Keegan’s first (and last) book, named after her commencement essay, is a collection of short stories and essays. I was initially hesitant to pick up this book, worried it would be some macabre vanity project. I thought back to everything I wrote during my serious writer phase in college and shuddered at the idea of strangers reading it. My cynical frontal lobe wondered if this book, with its beaming, confident author on the cover, was anything more than a marketing ploy.
And I’ve never been so relieved to be wrong. Keegan wrote simply, without flowery language or studious vocabulary. She wrote her age, talking about “hooking up” and “stuff. “Her work wasn’t full of complicated symbolism, or cerebral messages. They were about people. Some of her stories were about people like her, college students looking for their places in the world. But she also wrote about a disillusioned soldier in Baghdad, a hypochondriacal retiree, and doomed expedition under the sea. Keegan was talented and she was ravenous, excited about tackling any subject she could think of.
Having said that, I wouldn’t have liked this book as much had I not known what happened to Keegan. This is an impressive debut, but if she were still alive I would have marked her as someone who needed a little more time to cook before she truly came into her own. She tried too hard to be profound, and I didn’t like some of her stories/essays.
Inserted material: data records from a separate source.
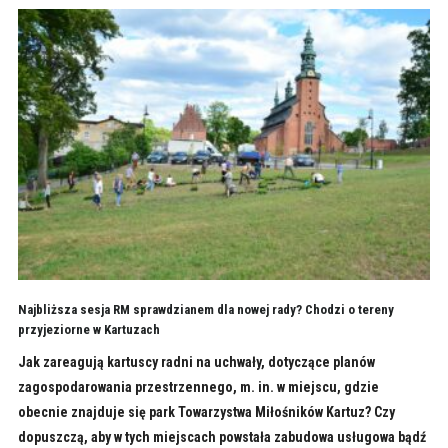
Najbliższa sesja RM sprawdzianem dla nowej rady? Chodzi o tereny
przyjeziorne w Kartuzach
Jak zareagują kartuscy radni na uchwały, dotyczące planów
zagospodarowania przestrzennego, m. in. w miejscu, gdzie
obecnie znajduje się park Towarzystwa Miłośników Kartuz? Czy
dopuszczą, aby w tych miejscach powstała zabudowa usługowa bądź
She needed more time, and she’ll never get it.
But it’s impossible to read this book without getting chills. Keegan writes about a future we know she’ll never experience. One essay starts with a list of all the food she’ll eat on her deathbed. She repeatedly references the children she’ll have “someday” and the kind of mother she’ll be. Her first short story is about people coming to terms with a classmate’s death. “I plan on having parties when I’m 30,”she writes. “I plan on having fun when I’m old.”
In the end, The Opposite of Loneliness manages to distill a simple, almost clichéd truth-that tomorrow is not guaranteed. It’s easy to put off a difficult decision. As college grows into a more distant memory, it’s easy to give into defeatism, to mock the idealistic dreams you used to hold on to. It’s easy to think that good enough is good enough. And then you read this girl’s words, listen to her painfully exposed hopes and dreams, and it’s like a shot to your system. “We’re so young,” Marina Keegan wrote just weeks before she died, “We can’t, we MUST not lose this sense of possibility, because in the end, it’s all we have.”